_How to complete this task_:
Return exactly the lines of the entries, from the one with "263,1531 312,1455 462,1207" to the last.

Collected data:
# # # #

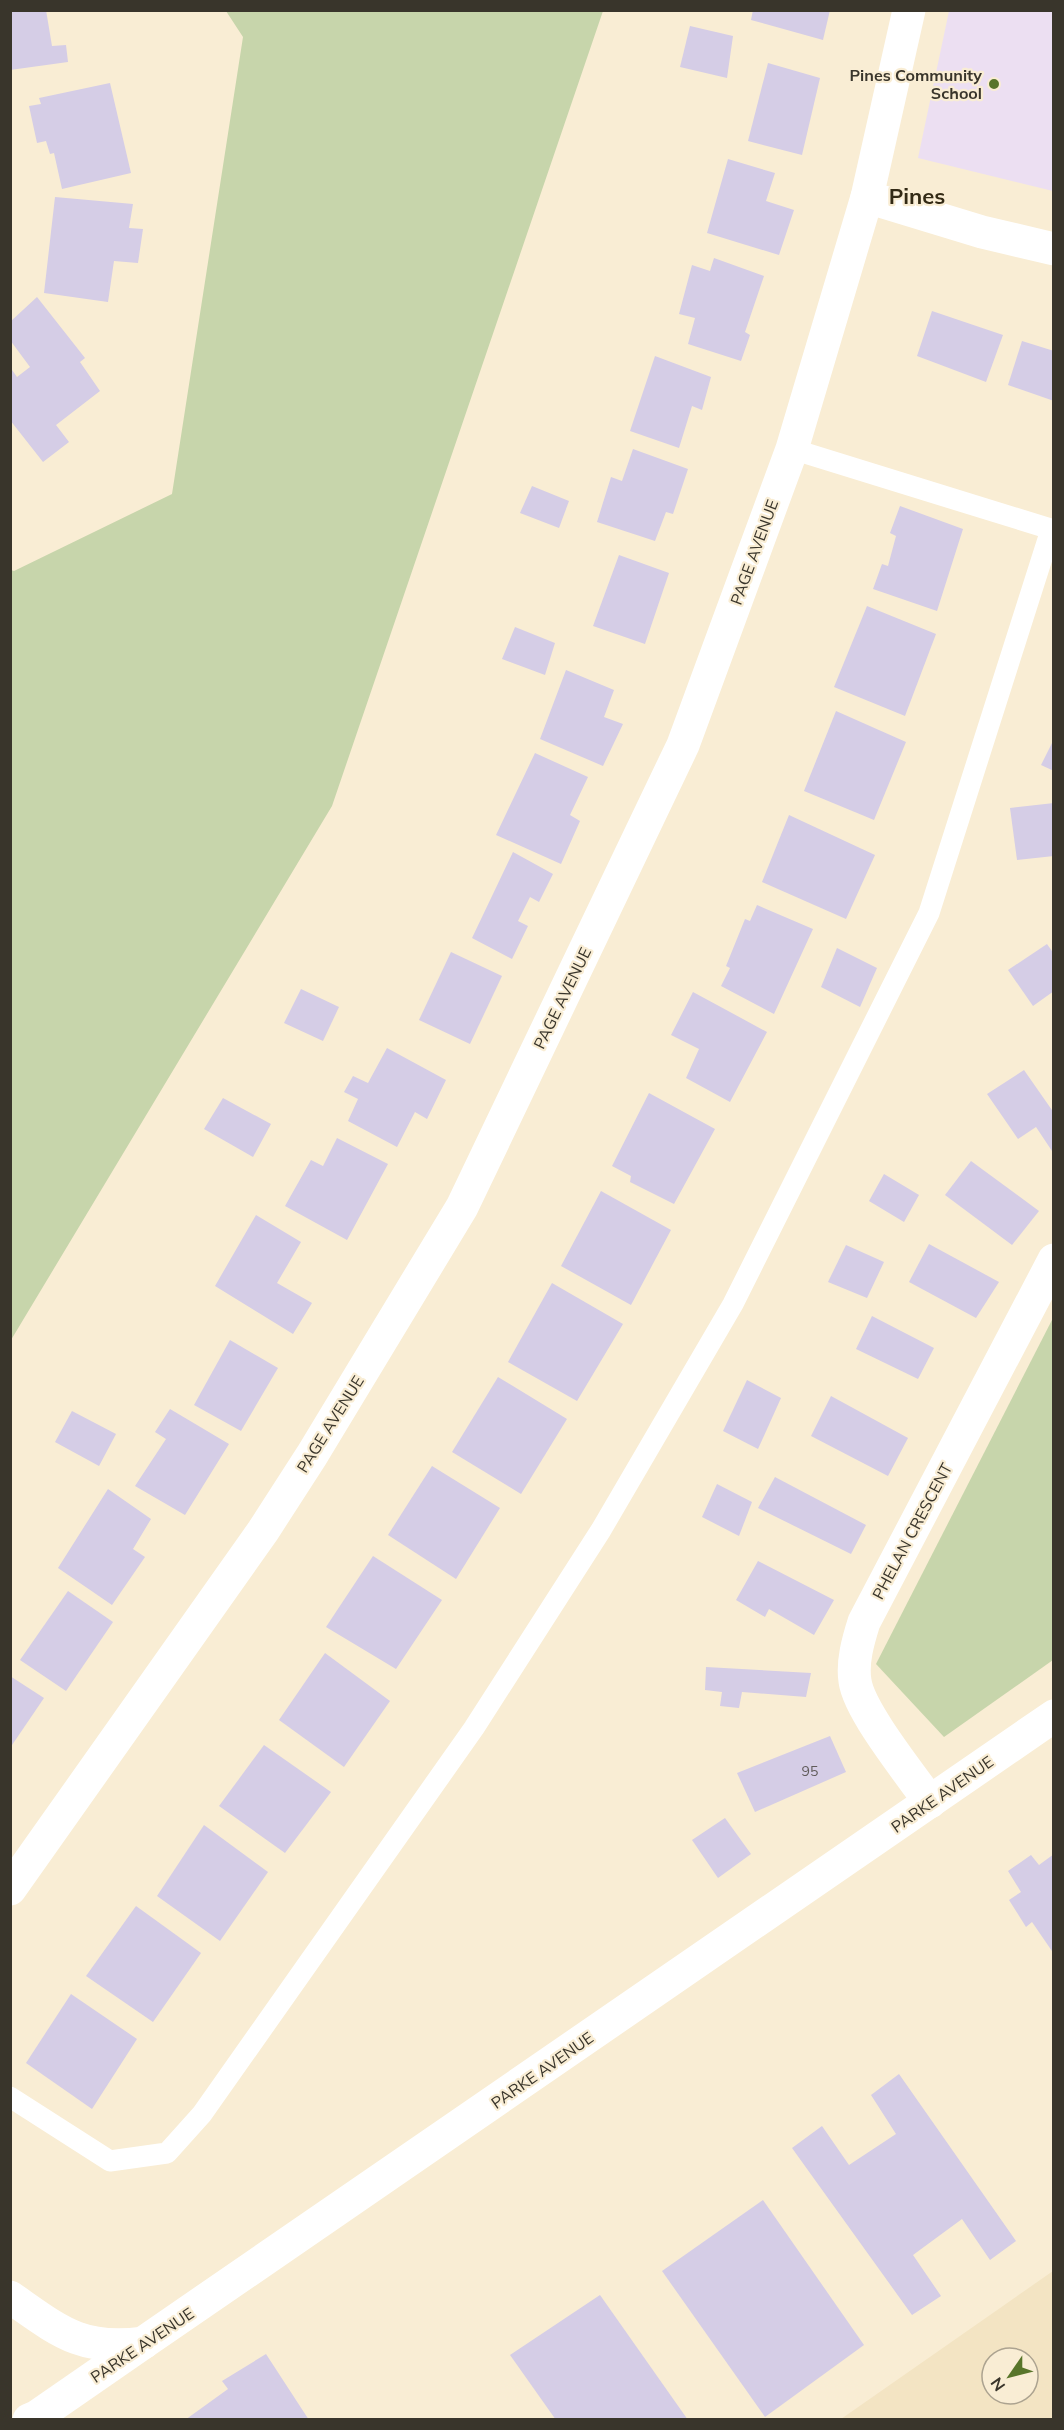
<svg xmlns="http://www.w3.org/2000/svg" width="1064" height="2430" viewBox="0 0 1064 2430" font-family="Mulish,sans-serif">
	<rect width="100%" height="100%" fill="#f9edd4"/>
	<path fill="#f3e4c3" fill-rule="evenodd" d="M1053 2271V2419H841ZM992 2358H1028V2394H992Z"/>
	<polygon fill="#ecdff2" points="949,11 1053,11 1053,191 918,158"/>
	<g fill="#c7d5ab">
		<polygon points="226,11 603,11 332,806 11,1340 11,570 14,571 172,494 243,37"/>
		<polygon points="1053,1318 1053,1660 944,1737 876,1664"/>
	</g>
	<g fill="#d5cde6">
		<polygon points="10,10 46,10 52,46 66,45 68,62 10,70"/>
		<polygon points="753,10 830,10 823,40 751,20"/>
		<polygon points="690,26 733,36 727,78 680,67"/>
		<polygon points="768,63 820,78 802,155 748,141"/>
		<polygon points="110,83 131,173 62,189 54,153 50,154 46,141 37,143 29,106 41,104 39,98"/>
		<polygon points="728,159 775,173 766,201 794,210 779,255 707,233"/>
		<polygon points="55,197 133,204 129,228 143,229 138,263 114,261 108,302 44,293"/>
		<polygon points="714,258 764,276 745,332 750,335 741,361 688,344 695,318 679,314 692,265 710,271"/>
		<polygon points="37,297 85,358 80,362 100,391 56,425 69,442 43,462 10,420 10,367 17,377 30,367 10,340 10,322"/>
		<polygon points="932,311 1003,335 986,382 917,356"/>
		<polygon points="1022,341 1054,351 1054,401 1008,385"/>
		<polygon points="655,356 711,377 702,410 692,406 679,448 630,431"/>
		<polygon points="633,449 688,469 673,514 666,512 655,541 597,522 611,477 622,481"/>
		<polygon points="532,486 569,501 559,528 520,513"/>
		<polygon points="900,506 963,529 937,611 873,589 882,564 888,566 896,536 890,533"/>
		<polygon points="619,555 669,573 645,644 593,626"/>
		<polygon points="867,606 936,634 905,716 834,687"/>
		<polygon points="515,627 555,643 545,675 502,659"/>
		<polygon points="566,670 614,690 604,717 623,724 603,766 540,739"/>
		<polygon points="836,711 906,742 874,820 804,791"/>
		<polygon points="1054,739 1054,771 1041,765"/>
		<polygon points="535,753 588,777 570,815 580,821 561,864 496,835"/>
		<polygon points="1054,803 1054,856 1017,860 1010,808"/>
		<polygon points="789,815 875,855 846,919 762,882"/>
		<polygon points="513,852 553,874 539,902 530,897 518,921 528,926 512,959 472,938"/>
		<polygon points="757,905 813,929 774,1014 721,986 730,968 726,966 745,919 750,921"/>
		<polygon points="1047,944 1054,954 1054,991 1033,1006 1008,970"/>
		<polygon points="837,948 877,968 860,1007 821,987"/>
		<polygon points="451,952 502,976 470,1044 419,1020"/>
		<polygon points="301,989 339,1007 323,1041 284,1023"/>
		<polygon points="693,992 767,1032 730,1102 686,1078 699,1049 671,1035"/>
		<polygon points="387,1048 446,1080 427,1119 415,1112 397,1147 348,1121 358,1099 344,1092 353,1076 368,1083"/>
		<polygon points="1024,1070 1054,1113 1054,1154 1036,1127 1018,1139 987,1094"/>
		<polygon points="649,1093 715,1129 674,1204 630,1182 631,1176 612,1166"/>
		<polygon points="223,1098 271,1124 253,1157 204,1129"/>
		<polygon points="337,1138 388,1164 347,1240 285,1206 311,1160 323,1166"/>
		<polygon points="971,1161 1039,1211 1012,1245 945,1195"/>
		<polygon points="884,1174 919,1195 904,1222 869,1201"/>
		<polygon points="601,1191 671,1230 631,1305 561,1266"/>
		<polygon points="256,1215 301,1242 277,1283 312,1303 293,1334 215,1286"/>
		<polygon points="929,1244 999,1282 976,1318 909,1282"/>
		<polygon points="846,1245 884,1262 867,1298 828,1282"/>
		<polygon points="552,1283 623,1324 577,1401 508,1362"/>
		<polygon points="872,1316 934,1348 918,1379 856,1349"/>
		<polygon points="230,1340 278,1368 241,1431 194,1405"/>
		<polygon points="498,1377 567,1419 521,1494 452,1452"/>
		<polygon points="747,1380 781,1398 758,1449 723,1431"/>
		<polygon points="831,1396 908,1438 888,1476 811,1436"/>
		<polygon points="170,1409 229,1444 185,1515 135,1486 166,1439 155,1432"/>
		<polygon points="72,1411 116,1434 99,1466 55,1442"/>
		<polygon points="432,1466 500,1508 456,1579 388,1535"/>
		<polygon points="775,1477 866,1525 851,1554 758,1508"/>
		<polygon points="717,1484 752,1502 739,1536 702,1517"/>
		<polygon points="108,1489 151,1519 133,1549 145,1557 112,1605 58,1568"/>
		<polygon points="373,1556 442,1600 396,1669 326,1627"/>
		<polygon points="758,1561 834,1600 814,1635 769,1609 765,1617 736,1600"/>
		<polygon points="68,1591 113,1622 66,1691 20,1660"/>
		<polygon points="325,1653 390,1701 344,1767 279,1720"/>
		<polygon points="706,1667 811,1673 806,1697 742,1692 739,1708 720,1706 722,1692 705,1690"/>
		<polygon points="10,1676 44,1698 10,1748"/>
		<polygon points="830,1736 846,1772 755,1812 737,1773"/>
		<polygon points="264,1745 331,1792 285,1853 219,1806"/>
		<polygon points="725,1818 751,1854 718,1878 692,1840"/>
		<polygon points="204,1825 268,1872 220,1941 157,1896"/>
		<polygon points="1054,1854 1054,1954 1032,1922 1026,1927 1009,1900 1021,1892 1008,1871 1031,1855 1039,1865"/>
		<polygon points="136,1906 201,1953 153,2022 86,1976"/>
		<polygon points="71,1994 137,2039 92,2109 26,2063"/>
		<polygon points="899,2074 1016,2241 990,2260 962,2219 913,2255 941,2296 912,2315 792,2148 822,2126 849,2165 896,2134 871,2095"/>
		<polygon points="763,2200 864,2345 765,2417 662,2271"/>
		<polygon points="600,2295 688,2420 556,2420 510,2355"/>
		<polygon points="266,2354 309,2420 185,2420 228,2389 222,2381"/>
	</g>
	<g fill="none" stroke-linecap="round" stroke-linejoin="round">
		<g stroke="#fff" stroke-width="21">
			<polyline points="792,449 1054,530"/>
			<polyline points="10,2097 110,2161 167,2153 202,2114 474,1728 601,1530 733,1304 929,913 1051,530"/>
		</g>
		<g stroke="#fff" stroke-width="33">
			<polyline points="867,197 909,10"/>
			<path d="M930 1802C911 1775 859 1711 855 1681 852 1662 858 1641 864 1622L1054 1260"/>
			<polyline points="29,2420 36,2417 143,2343"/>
		</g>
		<g stroke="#fff" stroke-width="33">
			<polyline points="10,1889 263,1531 312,1455 462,1207 683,745 792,449 867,197 982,232 1054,249"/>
			<path d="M10 2297C59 2331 80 2351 143 2343L1054 1716"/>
		</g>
	</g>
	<circle fill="#58752a" stroke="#f9edd4" stroke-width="2" cx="994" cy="84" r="6"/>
	<g text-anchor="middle" stroke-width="4.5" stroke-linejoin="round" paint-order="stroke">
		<g font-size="14" fill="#605b5a">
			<text x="810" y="1776">95</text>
		</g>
		<g font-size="16" font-weight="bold" fill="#39352b" stroke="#f9edd4" text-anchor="end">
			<text x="982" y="81">Pines Community<tspan x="982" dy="18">School</tspan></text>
		</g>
		<g font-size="16" fill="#39352b" stroke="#f9edd4">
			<text transform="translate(754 552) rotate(-70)" y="6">PAGE AVENUE</text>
			<text transform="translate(562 998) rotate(-64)" y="6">PAGE AVENUE</text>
			<text transform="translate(330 1424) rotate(-58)" y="6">PAGE AVENUE</text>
			<text transform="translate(912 1531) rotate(-62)" y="6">PHELAN CRESCENT</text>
			<text transform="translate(942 1794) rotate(-35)" y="6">PARKE AVENUE</text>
			<text transform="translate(542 2070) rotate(-35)" y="6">PARKE AVENUE</text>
			<text transform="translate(142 2345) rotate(-34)" y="6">PARKE AVENUE</text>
		</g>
		<g font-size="22" font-weight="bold" fill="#332a15" stroke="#f9edd4">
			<text x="917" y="204">Pines</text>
		</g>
	</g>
	<rect width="1064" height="2430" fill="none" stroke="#39352b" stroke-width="24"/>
	<g transform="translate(1010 2376) rotate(235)"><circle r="28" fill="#f9edd4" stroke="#aca390" stroke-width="1.5"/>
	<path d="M0-4.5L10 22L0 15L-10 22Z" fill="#58752a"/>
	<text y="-9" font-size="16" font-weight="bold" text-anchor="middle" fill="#39352b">N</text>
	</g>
</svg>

# # # #

_Written solution_:
			<polyline points="10,1889 263,1531 312,1455 462,1207 683,745 792,449 867,197 982,232 1054,249"/>
			<path d="M10 2297C59 2331 80 2351 143 2343L1054 1716"/>
		</g>
	</g>
	<circle fill="#58752a" stroke="#f9edd4" stroke-width="2" cx="994" cy="84" r="6"/>
	<g text-anchor="middle" stroke-width="4.5" stroke-linejoin="round" paint-order="stroke">
		<g font-size="14" fill="#605b5a">
			<text x="810" y="1776">95</text>
		</g>
		<g font-size="16" font-weight="bold" fill="#39352b" stroke="#f9edd4" text-anchor="end">
			<text x="982" y="81">Pines Community<tspan x="982" dy="18">School</tspan></text>
		</g>
		<g font-size="16" fill="#39352b" stroke="#f9edd4">
			<text transform="translate(754 552) rotate(-70)" y="6">PAGE AVENUE</text>
			<text transform="translate(562 998) rotate(-64)" y="6">PAGE AVENUE</text>
			<text transform="translate(330 1424) rotate(-58)" y="6">PAGE AVENUE</text>
			<text transform="translate(912 1531) rotate(-62)" y="6">PHELAN CRESCENT</text>
			<text transform="translate(942 1794) rotate(-35)" y="6">PARKE AVENUE</text>
			<text transform="translate(542 2070) rotate(-35)" y="6">PARKE AVENUE</text>
			<text transform="translate(142 2345) rotate(-34)" y="6">PARKE AVENUE</text>
		</g>
		<g font-size="22" font-weight="bold" fill="#332a15" stroke="#f9edd4">
			<text x="917" y="204">Pines</text>
		</g>
	</g>
	<rect width="1064" height="2430" fill="none" stroke="#39352b" stroke-width="24"/>
	<g transform="translate(1010 2376) rotate(235)"><circle r="28" fill="#f9edd4" stroke="#aca390" stroke-width="1.5"/>
	<path d="M0-4.5L10 22L0 15L-10 22Z" fill="#58752a"/>
	<text y="-9" font-size="16" font-weight="bold" text-anchor="middle" fill="#39352b">N</text>
	</g>
</svg>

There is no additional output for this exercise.